It’s difficult when a pet dies, but as photographers, we can choose to honor our loved ones with photos that will last forever. Here’s what I chose to photograph when my pet died.
We’ve been keeping grasshoppers for about six months now after I found out about a Korean study on the effects of pet insects on cognitive function among the elderly. We’d originally bought them for an elderly relative that was struggling with anxiety and depression through the lockdown period here in the UK. The study had shown that keeping crickets helped to lift the mood and give purpose to the elderly that were otherwise struggling with mental health or feeling lonely. However, they weren’t quite suitable for our relatives, so we ended up keeping them at my home.
It’s been six months now, and one of the last grasshoppers passed away during the second lockdown, and though some may quaff at the fact that it’s “just an insect,” the animal had still spent a significant amount of time with us, and it hurt. So, to honor the time we had with the hopper, I decided to cherish it through photography.
When the grasshopper died, nothing much changed about its appearance. Its color was dimmed, and it no longer moved, but other than that, the exoskeleton looked almost identical to when it was alive. So, I felt comfortable photographing the tiny little details on its body that I’d previously not been able to look at closely without it hopping away.
Face to Face
Though I’d spent hours looking at the hopper through the glass tank, I’d never really got a close look at its face. So I put on my Nikon 24mm f/2.8D, reversed it, and mounted a Yongnuo YN685 on a flash bracket with a homemade diffuser. With this technique, I was able to get extremely close to the hopper. I had such magnification that I was able to look into its eyes and capture the ommatidia (lenses) in its compound eye.
Lattice of Beauty
Using the same technique as before, I wanted to capture its wings. The grasshoppers, when I bought them from the pet shop, were small juveniles that grew over time. Animals with exoskeletons don’t grow like us vertebrates, they molt their external shell and grow in stages (aka instars). In their final growth instar, the hoppers become adults and turn into locusts where they have sexual organs and wings.
It was difficult to capture this photographically because of the inherently shallow depth of field that comes with macrophotography. So, I set an aperture of f/11 on the reversed lens, then set about shooting the wing straight-on so that it was flat towards the lens, thereby maximizing the sharpness of the wing against the depth of field. I rocked back and forth to manually focus and waited until the wing was sharp before firing off one or two shots at a time.
Some of the hoppers didn’t make it to adulthood, and others sadly passed away during the molting process, so this was one of only two that made it through to have a full set of wings. I didn’t photograph its wings when it was alive, because if it escaped outside, it could have a catastrophic effect on our wildlife (these hoppers aren’t native to the UK), so it was only in death I could capture the true beauty of their adult wings. I was blown away at how intricate their latticing was across the wing. Even the dark markings seemed to seep through the veins and wing cells. I think it looks a bit like a tennis racket that’s been soaked in soap and water, something I never would’ve seen with the naked eye.
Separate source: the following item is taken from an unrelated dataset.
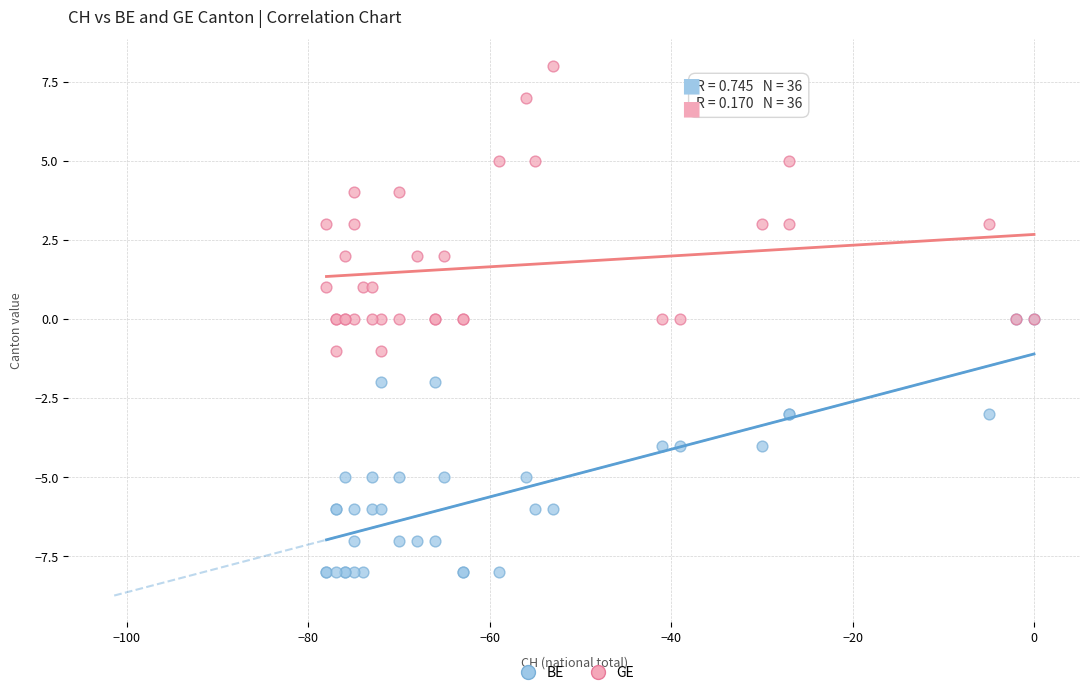

Which series has the largest Y range (max minus min)?

GE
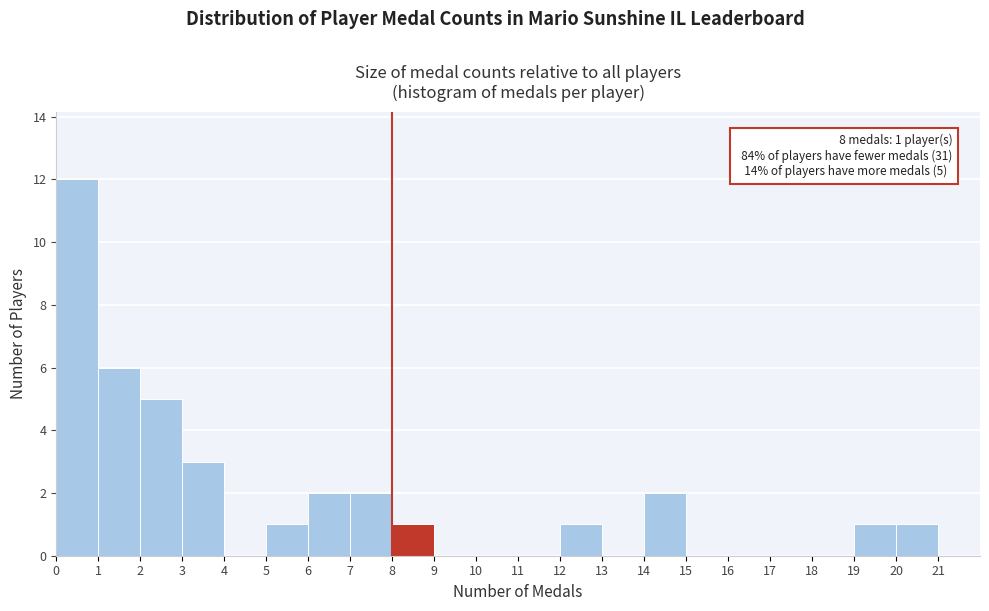

Over which range of the x-axis is the bar tallest?

0 to 1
I’d often wondered over the last six months just how the grasshoppers could scale the sides of the glass tank without anything to hold onto. It’s like walking up the outside of a skyscraper with suction pads attached to your hands and feet. It would effortlessly just wander around on the sides or upside down on the roof without a struggle. I wanted to take a closer look at its feet with this macro setup, and I’m very thankful I did.
Without shooting a macro image of this grasshopper, I never would’ve known how it scaled those glass walls. But taking a closer look through my lens, I discovered that there’s a series of what appear to be sticky pads on the bottom among several sharp, claw-like protrusions that look similar to a bird’s foot. No wonder it could hang upside down without a problem.
It was through this process of photographing my deceased friend that I got to know it a little better. I could imagine what it would feel like to scale a sheer vertical wall with no footholds and how it must’ve felt to be looking around its enclosure and out the window with multiple lenses for eyes. Though it never used its wings for flight, I managed to find out just how beautiful my pet was through the miracle of photography. It’s for this deeper connection and time-traveling medium that I’m eternally grateful to photography.
If I hadn’t taken the time to learn how to set my aperture or which shutter speed I should set when shooting with off-camera flash, I never would’ve had the opportunity to capture my little friend in such glorious detail. As I get older and my eyesight worsens, I’m sure I’ll be relying on the technological advances of photography to capture the things I love around me and get to know them a little more. Through the lens, I find myself looking more deeply at the things around me, and it’s something I encourage many others to take up, whether as a form of meditation or simply to reconnect with the wild world around you. Though morbid as photographing a dead pet may seem, on this occasion, it’s helped me say goodbye and appreciate all its intricate beauty that I never had the opportunity to find when it was alive.